En octobre la police tire sur les Algériens qui manifestent à Paris.
80 morts ! 500 blessés ! Peut-on rapprocher avec les manifestants des samedis depuis novembre, éborgnés ou dont la main a été arrachée par l'usage disproportionné d'armes par les "forces de l'ordre" ? 


 Printemps 1961. Pézenas. Une cour d'école en mai, ses platanes, son vieux préau aux airs de hangar agricole.
36 élèves pour la photo de classe. Le maître monsieur Carrière ne pose pas avec nous.

1961. CM2. classe de monsieur Carrière.
Oh ! bien des noms m'échappent mais les visages sont plus nombreux à dire qui ils étaient.
Et pour avoir évoqué dernièrement les Compagnons de l'Aubépin, ceux du Coquelicot, les derniers de l'Agasse, pour être un inconditionnel du philosophe plus que du poète même si "l'obscurité" de son Cimetière marin le "mit en lumière", j'ai bien aimé voir, sur la photo de classe, au moins trois Compagnons de Valéry, modestie oblige !

Est-ce la modestie qui fait participer les ou la main à l'expression d'un portrait ? Ou le contraire ?
Paul Valéry, obnubilé par les mains, leur symbolique, qui savait et aimait les dessiner, sujet le plus représenté dans ses cahiers... Et ne disait-il pas "L'esprit commence et finit au bout des doigts." ? 

Paul Valéry par Pierre Choumoff, Wikimedia Commons.

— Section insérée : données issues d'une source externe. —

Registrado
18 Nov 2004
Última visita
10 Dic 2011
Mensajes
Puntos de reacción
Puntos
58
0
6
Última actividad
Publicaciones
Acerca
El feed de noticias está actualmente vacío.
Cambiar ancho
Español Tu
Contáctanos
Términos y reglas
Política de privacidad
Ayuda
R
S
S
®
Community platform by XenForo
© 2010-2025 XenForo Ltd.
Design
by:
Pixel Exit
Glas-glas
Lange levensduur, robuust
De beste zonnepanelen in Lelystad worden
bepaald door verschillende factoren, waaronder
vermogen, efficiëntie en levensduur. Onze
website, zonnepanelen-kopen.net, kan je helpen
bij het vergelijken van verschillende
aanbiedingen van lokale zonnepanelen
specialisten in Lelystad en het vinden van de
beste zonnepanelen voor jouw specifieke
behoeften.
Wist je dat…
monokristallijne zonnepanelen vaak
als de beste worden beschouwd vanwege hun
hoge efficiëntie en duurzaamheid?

Au bout du doigt, le poussoir où le photographe appuie en disant "ne bougez plus !" 
Et sous les yeux et le doigt qui s'arrêtent sur la ligne, ces pensées de Valéry sur l'apprentissage, l'éducation, l'instruction. 

Nous ne sommes que le fruit de ce qui a été... Dans quelle mesure peut-on apporter une contribution, un plus à cet héritage à transmettre ? Valéry a dit : 

"C'est en copiant qu'on invente."
"Rien de plus original, de plus "soi" que de se nourrir des autres. Mais il faut les digérer. Le lion est fait de mouton assimilé."
"Le désir d'originalité est le père de tous les emprunts, de toutes les limitations. Rien de plus original, rien de plus "soi" que de se nourrir des autres."

Et sur l'ordre sociétal établi qui jamais, entretenant le flou entre instruction et éducation, ne donnera ses vraies raisons qui sont de dominer, Valéry est d'une modernité révolutionnaire ! 
 
"Le baccalauréat est le certificat que donne l’État et qui atteste à tous que le jeune Untel ne sait absolument rien faire."
"Un enseignement qui n'enseigne pas à se poser des questions, est mauvais."
"Faire de l'orthographe le signe de la culture, signe des temps et de sottise."
"Le diplôme est l'ennemi mortel de la culture." 
"L'éducation ne se borne pas à l'enfance et à l'adolescence. L'enseignement ne se limite pas à l'école. Toute la vie, notre milieu est notre éducation, et un éducateur à la fois sévère et dangereux."

Et sur l'éducation, près d'un siècle plus tard, il est plus qu'utile de se repencher sur les appréciations de Valéry : 
 
"Il est impossible de comprendre et de punir à la fois."
"Toute critique, tout blâme revient à dire : je ne suis pas toi."
"Le châtiment déprime la moralité car il donne au crime une compensation finie."